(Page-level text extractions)
BEGIN
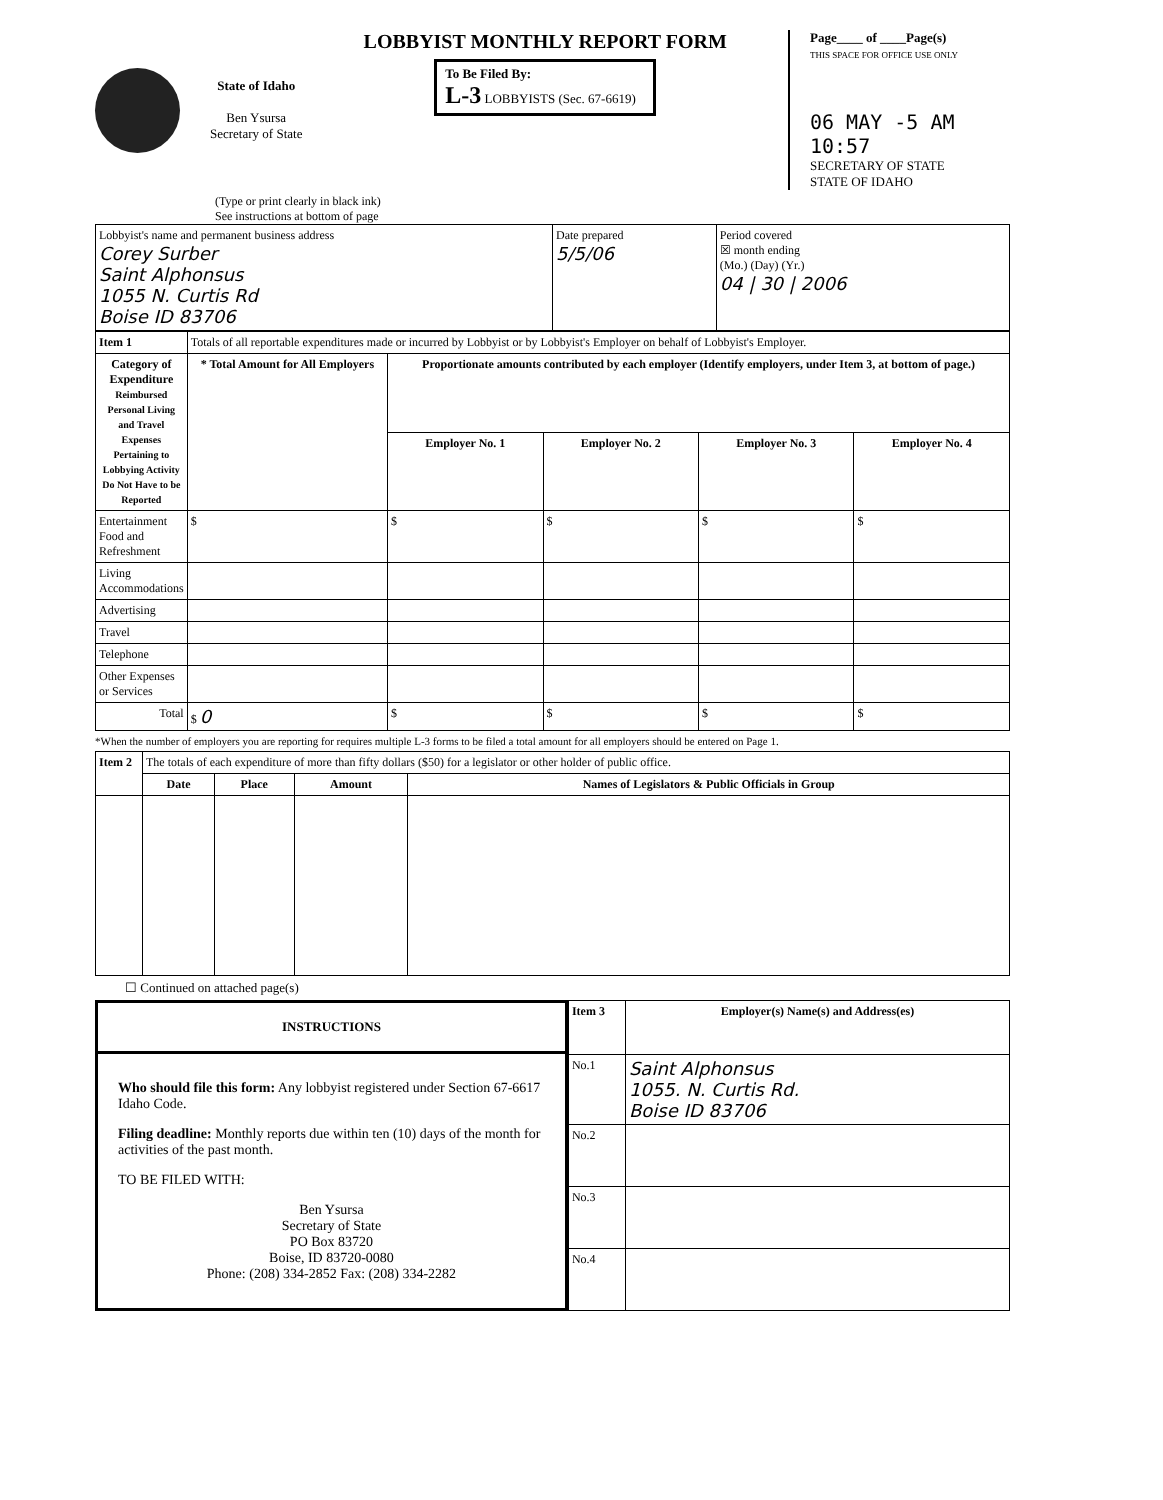State of Idaho
Ben Ysursa
Secretary of State
LOBBYIST MONTHLY REPORT FORM
To Be Filed By:
L-3 LOBBYISTS (Sec. 67-6619)
Page____ of ____Page(s)
THIS SPACE FOR OFFICE USE ONLY
06 MAY -5 AM 10:57
SECRETARY OF STATE
STATE OF IDAHO
(Type or print clearly in black ink)
See instructions at bottom of page
| Lobbyist's name and permanent business address Corey Surber Saint Alphonsus 1055 N. Curtis Rd Boise ID 83706 | Date prepared 5/5/06 | Period covered ☒ month ending (Mo.) (Day) (Yr.) 04 / 30 / 2006 |
| Item 1 | Totals of all reportable expenditures made or incurred by Lobbyist or by Lobbyist's Employer on behalf of Lobbyist's Employer. | | | | |
| Category of Expenditure Reimbursed Personal Living and Travel Expenses Pertaining to Lobbying Activity Do Not Have to be Reported | * Total Amount for All Employers | Proportionate amounts contributed by each employer (Identify employers, under Item 3, at bottom of page.) | | | |
| | | Employer No. 1 | Employer No. 2 | Employer No. 3 | Employer No. 4 |
| Entertainment Food and Refreshment | $ | $ | $ | $ | $ |
| Living Accommodations | | | | | |
| Advertising | | | | | |
| Travel | | | | | |
| Telephone | | | | | |
| Other Expenses or Services | | | | | |
| Total | $ 0 | $ | $ | $ | $ |
*When the number of employers you are reporting for requires multiple L-3 forms to be filed a total amount for all employers should be entered on Page 1.
| Item 2 | The totals of each expenditure of more than fifty dollars ($50) for a legislator or other holder of public office. | | | |
| | Date | Place | Amount | Names of Legislators & Public Officials in Group |
☐ Continued on attached page(s)
INSTRUCTIONS
Who should file this form: Any lobbyist registered under Section 67-6617 Idaho Code.
Filing deadline: Monthly reports due within ten (10) days of the month for activities of the past month.
TO BE FILED WITH:
Ben Ysursa
Secretary of State
PO Box 83720
Boise, ID 83720-0080
Phone: (208) 334-2852 Fax: (208) 334-2282
| Item 3 | Employer(s) Name(s) and Address(es) |
| No.1 | Saint Alphonsus 1055. N. Curtis Rd. Boise ID 83706 |
| No.2 | |
| No.3 | |
| No.4 | |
END
**PROBLEM REQUIREMENTS:**
Would you retype exactly the lines above, from the line with "(Type or print clearly in black ink)" to the line with "30 / 2006 |", with both end lines kept and nothing more?

**WRITTEN SOLUTION:**
(Type or print clearly in black ink)
See instructions at bottom of page
| Lobbyist's name and permanent business address Corey Surber Saint Alphonsus 1055 N. Curtis Rd Boise ID 83706 | Date prepared 5/5/06 | Period covered ☒ month ending (Mo.) (Day) (Yr.) 04 / 30 / 2006 |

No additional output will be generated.